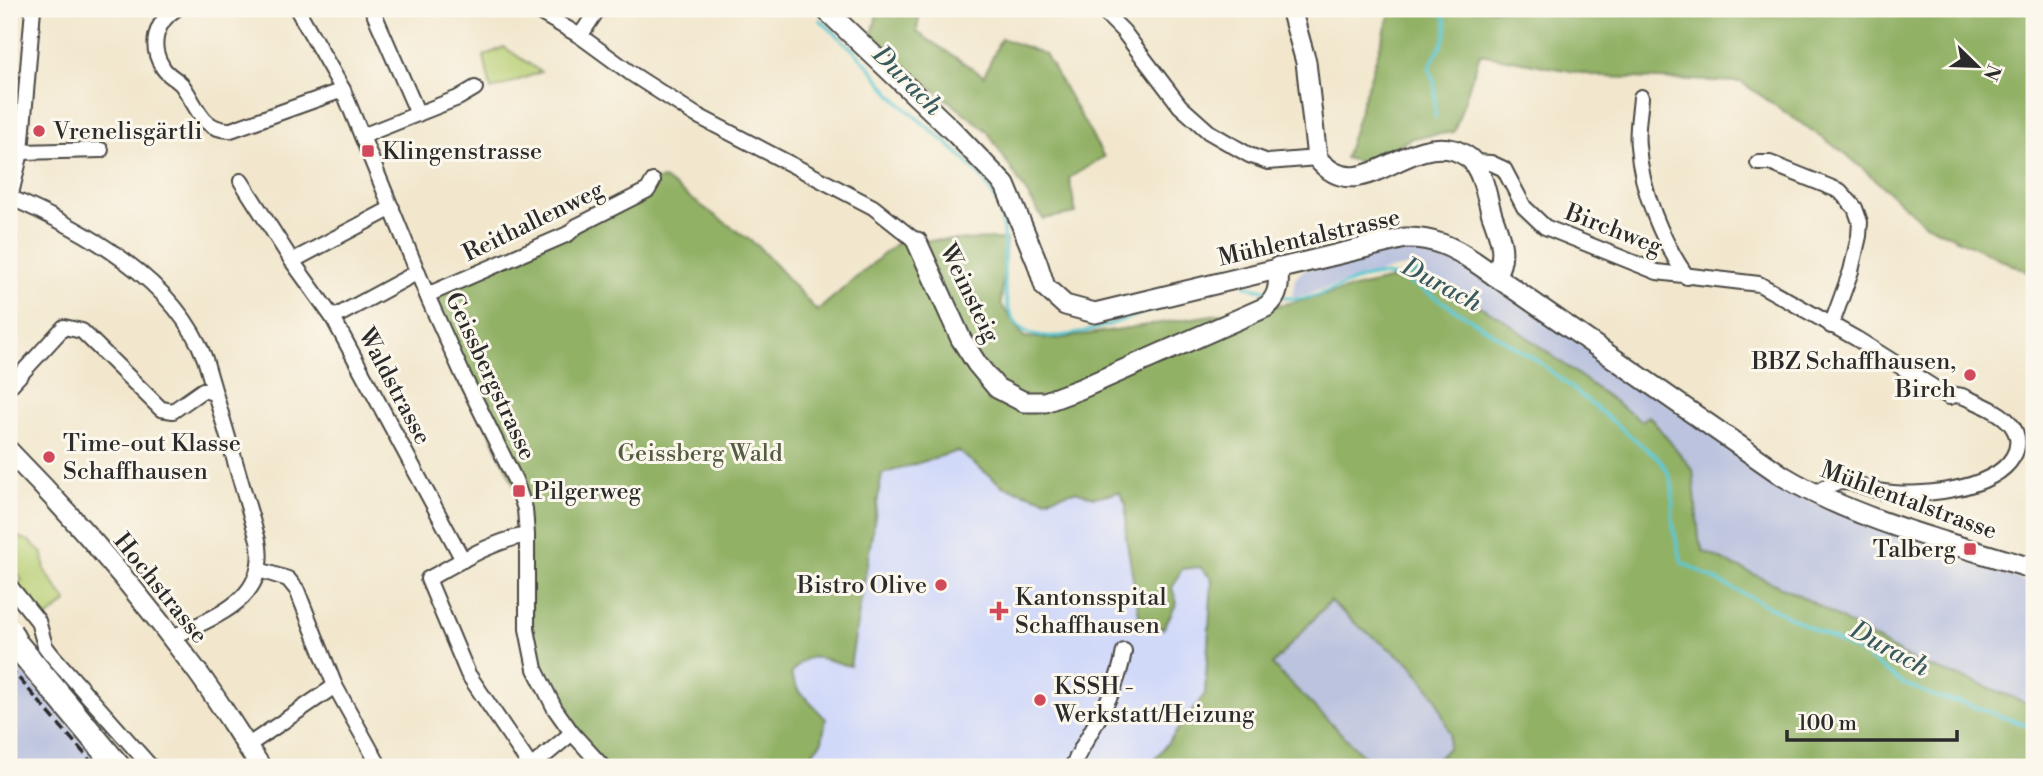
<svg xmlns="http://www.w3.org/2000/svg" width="2043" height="776" viewBox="0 0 2043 776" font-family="'Libre Bodoni',serif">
<rect width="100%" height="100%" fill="#fbf7ec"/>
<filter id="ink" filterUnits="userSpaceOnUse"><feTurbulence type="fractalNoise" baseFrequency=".0143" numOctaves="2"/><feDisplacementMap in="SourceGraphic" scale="14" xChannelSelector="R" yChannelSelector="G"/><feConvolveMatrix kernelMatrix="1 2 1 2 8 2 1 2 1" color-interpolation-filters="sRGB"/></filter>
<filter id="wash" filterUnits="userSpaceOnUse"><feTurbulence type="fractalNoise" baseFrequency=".00686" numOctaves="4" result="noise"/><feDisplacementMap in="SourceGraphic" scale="28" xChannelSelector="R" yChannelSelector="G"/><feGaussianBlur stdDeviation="1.57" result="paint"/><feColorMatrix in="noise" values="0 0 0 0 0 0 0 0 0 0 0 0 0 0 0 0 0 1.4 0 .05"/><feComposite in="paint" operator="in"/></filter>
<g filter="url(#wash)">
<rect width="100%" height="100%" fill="#f2e7cd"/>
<polygon fill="#d1d9f9" points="958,451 1003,486 1045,498 1075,491 1094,497 1119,492 1126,504 1126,537 1141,620 1163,629 1172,588 1181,569 1200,567 1213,579 1205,694 1149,767 801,767 822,741 826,719 798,690 791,675 799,661 809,656 851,666 882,474"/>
<g fill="#bbc3de">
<polygon points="1392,248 1421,249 1449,257 1470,268 1807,500 1939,546 1940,554 2034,584 2034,706 1976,682 1916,663 1803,597 1703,551 1699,539 1693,469 1649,416 1641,420 1499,317 1423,276 1423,269 1414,265 1389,270 1297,297 1292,296 1295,279 1303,270"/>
<polygon points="1330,601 1357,625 1412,665 1436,698 1450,734 1448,748 1430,767 1375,767 1272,665"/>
<polygon points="9,657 30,680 106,767 9,767"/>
</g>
<g fill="#b7ce73" stroke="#717c4f" stroke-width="2">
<polygon points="504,47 541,72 491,90 484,56"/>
<polygon points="18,537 30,541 43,554 45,571 67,602 44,620 17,585 22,580 15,571 9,575 9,544"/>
</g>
<g fill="#91b165" stroke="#5e6e48" stroke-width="2">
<polygon points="878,9 920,9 917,32 984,76 1001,38 1045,54 1104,157 1069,178 1076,213 1043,219 987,131 871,40"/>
<polygon points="1388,9 2034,9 2034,275 1925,224 1846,154 1741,82 1603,77 1480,54 1454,132 1412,138 1364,163 1345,158 1390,14"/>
<path d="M664 179 758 246 817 311 899 241 1006 239 1001 304 1024 337 1057 339 1290 303 1418 273 1500 317 1641 421 1649 416 1693 470 1699 539 1703 551 1803 597 1917 663 1975 682 2034 706V767H1430L1448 748 1450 734 1436 698 1412 665 1357 625 1330 601 1272 665 1375 767H1149L1205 694 1212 579 1200 567 1182 569 1172 588 1177 603 1163 629 1140 620 1126 537V504L1119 492 1094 497 1075 491 1045 499 1003 486 958 451 882 474 850 666C823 660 807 646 791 675L798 690 826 719 822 741 801 767H603L535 669 525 509 427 295 568 234 653 181Z"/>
</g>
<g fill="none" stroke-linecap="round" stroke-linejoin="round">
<g stroke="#5ac7d2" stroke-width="3.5">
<path d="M820 20C836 34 852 48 867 64 878 77 888 93 901 104 932 133 980 164 997 203 1013 238 991 307 1023 330 1052 350 1126 318 1157 308"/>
<path d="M1435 117V84L1429 69C1438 44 1455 38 1441 9"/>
<polyline points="1401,278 1414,273 1419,268"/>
<polyline points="1246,286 1272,292"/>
<path d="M1282 296C1311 309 1355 273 1383 275 1397 276 1408 282 1420 288L1541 363 1659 459C1680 487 1670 494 1673 524 1675 538 1678 550 1683 563L1864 655 1902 683 1937 697 1967 704 2034 728"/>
</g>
</g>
</g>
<g filter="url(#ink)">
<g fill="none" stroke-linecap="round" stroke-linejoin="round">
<defs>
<g id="street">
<path d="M176 9C156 22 149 45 162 66 166 75 176 78 182 85 197 105 201 131 231 130L343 90"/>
<polyline points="297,9 343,90 429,300 463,375 515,480 525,509 527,535 527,629 535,669 555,709 572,733 603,767"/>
<polyline points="372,9 418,114"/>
<polyline points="534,9 580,36 632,74 696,115 873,207 917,242"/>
<polyline points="1097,9 1102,10 1123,31 1180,106 1209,132 1249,155 1268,162 1317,158"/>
<polyline points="580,36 598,9"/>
<path d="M1641 97C1640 113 1636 130 1638 146 1641 190 1662 241 1687 277"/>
<polyline points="362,136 458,98 475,88"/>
<polyline points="21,152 101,150"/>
<path d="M1474 162 1491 163 1504 169 1524 207 1545 227 1657 272 1759 284 1857 339 1949 397 1955 395 1962 396C1978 403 2003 412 2012 426 2019 436 2019 447 2013 457 1993 491 1915 498 1879 491 1867 488 1855 482 1843 482 1830 483 1824 487 1814 495"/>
<polyline points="1758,163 1770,163 1840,191 1855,208 1860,222 1859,236 1851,271 1831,326"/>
<polyline points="241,181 292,261 333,318"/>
<path d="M9 197C83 229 175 279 205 359L258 540C270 600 215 616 171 638"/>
<polyline points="10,198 21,152 33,9"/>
<polyline points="292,261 392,208"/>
<polyline points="418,272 333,318 463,560"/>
<polyline points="427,295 568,234 577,226 648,190 653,181"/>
<polyline points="9,387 64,327 82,331 161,409 173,411 203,390 214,393"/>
<path d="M527 535C493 541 459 562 428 579L468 674 531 767"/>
<polyline points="259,570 288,579 297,590 335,686 380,767"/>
<polyline points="9,585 38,621 45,646 51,654 151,767"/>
<polyline points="247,746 335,686"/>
<polyline points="531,767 572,733"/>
<path d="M1072 767C1091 727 1117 696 1124 651"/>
</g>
<g id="secondary">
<path d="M825 9 954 132 1005 185 1037 262 1045 287 1065 305 1095 313 1405 238C1432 237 1453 247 1475 262L1783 476C1858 521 1951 543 2034 569"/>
<path d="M1291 9 1306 62 1317 158C1359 210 1403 136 1454 150 1462 153 1471 157 1475 165 1485 180 1487 199 1492 215 1500 237 1508 255 1495 276"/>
<path d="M917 242 961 339 977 364 997 388 1024 402H1045L1080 389 1266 307C1280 296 1279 283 1278 267"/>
<path d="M9 451C76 519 139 593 196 670 219 701 239 735 261 767"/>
</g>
<polyline id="highway" points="9,641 15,643 118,767"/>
</defs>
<use href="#street" stroke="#494743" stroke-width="18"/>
<use href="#secondary" stroke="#494743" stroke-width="23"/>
<use href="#highway" stroke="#494743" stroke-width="28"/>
<use href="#street" stroke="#fff" stroke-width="14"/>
<use href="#secondary" stroke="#fff" stroke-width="19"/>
<use href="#highway" stroke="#fff" stroke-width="24"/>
<polyline stroke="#2b2b2b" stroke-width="3.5" stroke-dasharray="10 5" stroke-linecap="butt" points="9,667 96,767"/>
<defs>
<polyline id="highway-bridge" points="9,631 15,643"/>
</defs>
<use href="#highway-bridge" stroke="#494743" stroke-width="28" stroke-linecap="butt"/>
<use href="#highway-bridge" stroke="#fff" stroke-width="24"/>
</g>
</g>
<g fill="#d1495b" stroke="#fbf7ec" stroke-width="2.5">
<circle cx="39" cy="131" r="7"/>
<rect x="361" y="144" width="14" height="14" rx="3.5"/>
<circle cx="1970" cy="375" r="7"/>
<circle cx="49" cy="457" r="7"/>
<rect x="512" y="484" width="14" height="14" rx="3.5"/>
<rect x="1963" y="542" width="14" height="14" rx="3.5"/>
<circle cx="941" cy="585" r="7"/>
<path d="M995.5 600.5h7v7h7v7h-7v7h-7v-7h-7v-7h7z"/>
<circle cx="1040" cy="700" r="7"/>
</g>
<g text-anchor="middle" stroke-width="6" stroke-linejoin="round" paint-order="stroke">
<g font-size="24" fill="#2b2b2b" stroke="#fbf7ec" text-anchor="start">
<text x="53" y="139">Vrenelisgärtli</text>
<text x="382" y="159">Klingenstrasse</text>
<text x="1956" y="369" text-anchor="end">BBZ Schaffhausen,<tspan x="1956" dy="28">Birch</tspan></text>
<text x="63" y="451">Time-out Klasse<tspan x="63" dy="28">Schaffhausen</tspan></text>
<text x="533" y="499">Pilgerweg</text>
<text x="1956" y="557" text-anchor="end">Talberg</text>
<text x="927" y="593" text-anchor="end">Bistro Olive</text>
<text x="1015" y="605">Kantonsspital<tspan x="1015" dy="28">Schaffhausen</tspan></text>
<text x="1054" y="694">KSSH -<tspan x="1054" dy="28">Werkstatt/Heizung</tspan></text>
</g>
<g font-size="24" fill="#2b2b2b" stroke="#fbf7ec">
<text transform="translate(533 221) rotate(-26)" y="8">Reithallenweg</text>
<text transform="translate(1614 229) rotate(21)" y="8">Birchweg</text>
<text transform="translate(1309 237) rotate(-13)" y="8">Mühlentalstrasse</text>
<text transform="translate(970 293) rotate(64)" y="8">Weinsteig</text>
<text transform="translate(491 376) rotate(65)" y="8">Geissbergstrasse</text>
<text transform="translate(395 386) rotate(62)" y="8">Waldstrasse</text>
<text transform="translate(1909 500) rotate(20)" y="8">Mühlentalstrasse</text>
<text transform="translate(161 588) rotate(51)" y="8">Hochstrasse</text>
</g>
<g font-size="24" fill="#555c41" stroke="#fbf7ec">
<text x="700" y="461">Geissberg Wald</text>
</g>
<g font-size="26" font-style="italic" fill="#395a5d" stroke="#fbf7ec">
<text transform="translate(908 80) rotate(45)" y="9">Durach</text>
<text transform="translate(1442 284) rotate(28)" y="9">Durach</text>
<text transform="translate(1890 648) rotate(29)" y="9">Durach</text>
</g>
</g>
<rect width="2043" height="776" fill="none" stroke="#fbf7ec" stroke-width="35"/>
<g transform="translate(1977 66) rotate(113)" stroke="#fbf7ec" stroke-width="5" paint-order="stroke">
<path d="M0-5L12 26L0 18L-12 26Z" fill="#2b2b2b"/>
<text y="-10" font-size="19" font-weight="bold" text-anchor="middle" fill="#2b2b2b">N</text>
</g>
<path d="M1787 730v10h170v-10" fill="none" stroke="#2b2b2b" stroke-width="3.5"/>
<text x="1798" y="730" font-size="21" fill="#2b2b2b" stroke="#fbf7ec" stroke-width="5" paint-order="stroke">100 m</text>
</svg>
◇ ◇ ◇ ◇
Within the material above, report how many lines carry the word "wash", and nothing else.

2